On Fri, Nov 26, 2021 at 11:46:29AM +0100, Michal Hocko wrote:
> On Fri 26-11-21 14:50:44, Hao Lee wrote:
> > On Thu, Nov 25, 2021 at 10:18 PM Michal Hocko <mhocko@suse.com> wrote:
> [...]
> > > Could you share more about requirements for those? Why is unmapping in
> > > any of their hot paths which really require low latencies? Because as
> > > long as unmapping requires a shared resource - like lru lock - then you
> > > have a bottle necks.
> > 
> > We deploy best-effort (BE) jobs (e.g. bigdata, machine learning) and
> > latency-critical (LC) jobs (e.g. map navigation, payments services) on the
> > same servers to improve resource utilization. The running time of BE jobs are
> > very short, but its memory consumption is large, and these jobs will run
> > periodically. The LC jobs are long-run services and are sensitive to delays
> > because jitters may cause customer churn.
> 
> Have you tried to isolate those workloads by memory cgroups? That could
> help for lru lock at least.

Sure. LC and BE jobs are in different memory cgroups (containers). memcg
indeed avoids lru contentions between LC and BE, although it can't reduce
contentions between jobs in the same cgroup. BE jobs' memory contentions
could cause cpu jitters and then interfere LC jobs.

> You are likely going to hit other locks on
> the way though. E.g. zone lock in the page allocator but that might be
> less problematic in the end.

Yes, but we haven't encountered lock contentions in the allocation path for
now. Maybe this is because the memory allocations of BE jobs are still
gradual and are not clustered into a very short time period.

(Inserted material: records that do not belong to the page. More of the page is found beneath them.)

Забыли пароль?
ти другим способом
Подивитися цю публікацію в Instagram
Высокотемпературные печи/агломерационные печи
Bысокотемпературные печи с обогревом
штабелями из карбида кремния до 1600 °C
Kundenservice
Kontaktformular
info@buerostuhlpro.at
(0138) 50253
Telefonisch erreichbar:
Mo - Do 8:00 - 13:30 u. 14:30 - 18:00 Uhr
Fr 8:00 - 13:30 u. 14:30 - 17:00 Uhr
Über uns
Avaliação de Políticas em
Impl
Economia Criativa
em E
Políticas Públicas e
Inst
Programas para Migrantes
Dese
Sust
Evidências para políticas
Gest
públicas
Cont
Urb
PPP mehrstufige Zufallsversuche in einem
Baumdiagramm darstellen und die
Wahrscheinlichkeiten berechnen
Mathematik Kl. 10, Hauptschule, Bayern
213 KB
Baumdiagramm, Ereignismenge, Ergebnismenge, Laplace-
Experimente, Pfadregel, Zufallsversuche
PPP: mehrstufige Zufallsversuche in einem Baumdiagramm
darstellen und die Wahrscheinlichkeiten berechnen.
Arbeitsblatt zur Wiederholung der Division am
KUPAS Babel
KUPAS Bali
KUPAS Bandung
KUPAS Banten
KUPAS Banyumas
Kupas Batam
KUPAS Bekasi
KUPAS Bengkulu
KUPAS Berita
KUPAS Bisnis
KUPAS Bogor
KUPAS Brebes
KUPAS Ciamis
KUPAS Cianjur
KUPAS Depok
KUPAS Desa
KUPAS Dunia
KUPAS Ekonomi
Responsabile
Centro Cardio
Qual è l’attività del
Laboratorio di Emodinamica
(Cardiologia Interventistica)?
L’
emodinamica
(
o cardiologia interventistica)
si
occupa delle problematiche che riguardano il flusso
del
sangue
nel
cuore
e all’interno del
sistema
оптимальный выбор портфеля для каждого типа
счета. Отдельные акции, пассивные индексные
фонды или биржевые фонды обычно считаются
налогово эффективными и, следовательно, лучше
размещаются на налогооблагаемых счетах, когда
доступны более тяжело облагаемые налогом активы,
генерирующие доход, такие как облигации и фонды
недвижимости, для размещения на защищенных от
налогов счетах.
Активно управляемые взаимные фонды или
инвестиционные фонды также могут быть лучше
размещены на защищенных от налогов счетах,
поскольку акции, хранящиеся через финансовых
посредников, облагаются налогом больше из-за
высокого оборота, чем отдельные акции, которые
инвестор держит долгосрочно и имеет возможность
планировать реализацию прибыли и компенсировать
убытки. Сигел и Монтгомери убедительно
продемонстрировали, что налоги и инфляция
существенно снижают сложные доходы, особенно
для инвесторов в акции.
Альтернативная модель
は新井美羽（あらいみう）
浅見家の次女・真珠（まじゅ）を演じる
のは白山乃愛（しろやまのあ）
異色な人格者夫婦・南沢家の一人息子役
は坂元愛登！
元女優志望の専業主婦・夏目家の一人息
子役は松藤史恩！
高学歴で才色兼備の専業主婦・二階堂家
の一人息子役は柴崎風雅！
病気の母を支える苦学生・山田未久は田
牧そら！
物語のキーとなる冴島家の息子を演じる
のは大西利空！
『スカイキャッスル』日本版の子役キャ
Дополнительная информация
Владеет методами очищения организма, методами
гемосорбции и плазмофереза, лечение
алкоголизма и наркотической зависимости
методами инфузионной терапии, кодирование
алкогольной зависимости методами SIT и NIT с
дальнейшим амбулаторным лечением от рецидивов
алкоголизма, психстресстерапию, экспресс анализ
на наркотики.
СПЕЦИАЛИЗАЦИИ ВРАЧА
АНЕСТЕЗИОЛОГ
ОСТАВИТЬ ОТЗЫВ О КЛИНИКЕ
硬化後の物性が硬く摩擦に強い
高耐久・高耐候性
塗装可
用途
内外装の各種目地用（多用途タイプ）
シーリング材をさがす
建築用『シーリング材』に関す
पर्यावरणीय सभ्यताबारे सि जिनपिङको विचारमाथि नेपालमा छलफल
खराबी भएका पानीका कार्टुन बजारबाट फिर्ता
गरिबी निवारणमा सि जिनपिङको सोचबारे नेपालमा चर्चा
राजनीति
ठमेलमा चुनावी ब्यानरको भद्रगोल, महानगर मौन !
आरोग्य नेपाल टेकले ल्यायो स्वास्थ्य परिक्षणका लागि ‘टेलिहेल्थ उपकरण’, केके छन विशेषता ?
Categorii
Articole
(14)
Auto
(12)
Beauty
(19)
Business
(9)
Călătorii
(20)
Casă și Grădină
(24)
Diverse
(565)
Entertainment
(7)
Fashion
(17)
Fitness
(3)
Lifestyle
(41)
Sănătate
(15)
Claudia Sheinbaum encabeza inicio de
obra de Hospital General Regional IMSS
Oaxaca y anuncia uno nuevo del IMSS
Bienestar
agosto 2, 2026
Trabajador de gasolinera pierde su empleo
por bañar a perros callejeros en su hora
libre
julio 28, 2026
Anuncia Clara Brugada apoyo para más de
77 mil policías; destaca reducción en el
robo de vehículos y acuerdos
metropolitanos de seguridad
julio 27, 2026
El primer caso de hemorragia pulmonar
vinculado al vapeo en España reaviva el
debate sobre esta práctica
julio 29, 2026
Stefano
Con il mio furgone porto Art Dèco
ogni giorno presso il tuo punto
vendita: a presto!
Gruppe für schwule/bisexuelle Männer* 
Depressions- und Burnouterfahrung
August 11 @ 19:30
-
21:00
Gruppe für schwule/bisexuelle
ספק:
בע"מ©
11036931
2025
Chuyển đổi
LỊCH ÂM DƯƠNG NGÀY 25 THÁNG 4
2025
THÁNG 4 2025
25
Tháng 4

> If you isolate your long running services
> to a different NUMA node then you can get even less interaction.

Agree.

> 
> > If a batch of BE jobs are finished simultaneously, lots of memory are freed,
> > and spinlock contentions happen. BE jobs don't care about these contentions,
> > but contentions cause them to spend more time in kernel mode, and thus, LC
> > jobs running on the same cpu cores will be delayed and jitters occur. (The
> > kernel preemption is disabled on our servers, and we try not to separate
> > LC/BE using cpuset in order to achieve "complete mixture deployment"). Then
> > LC services people will complain about the poor service stability. This
> > scenario has occurred several times, so we want to find a way to avoid it.
> 
> It will be hard and a constant fight to get reasonably low latencies on
> a non preemptible kernel. It would likely be better to partition CPUs
> between latency sensitive and BE jobs. I can see how that might not be
> really practical but especially with non-preemptible kernels you have a
> large space for priority inversions that is hard to forsee or contain.

Agree. It's really hard. Maybe we will eventually use cpuset to separate LC
and BE if we can't find a better way to mix them on the same set of cpus.

I will try Matthew's idea to use semaphore or mutex to limit the number of BE
jobs that are in the exiting path. This sounds like a feasible approach for
our scenario...

Thanks

> -- 
> Michal Hocko
> SUSE Labs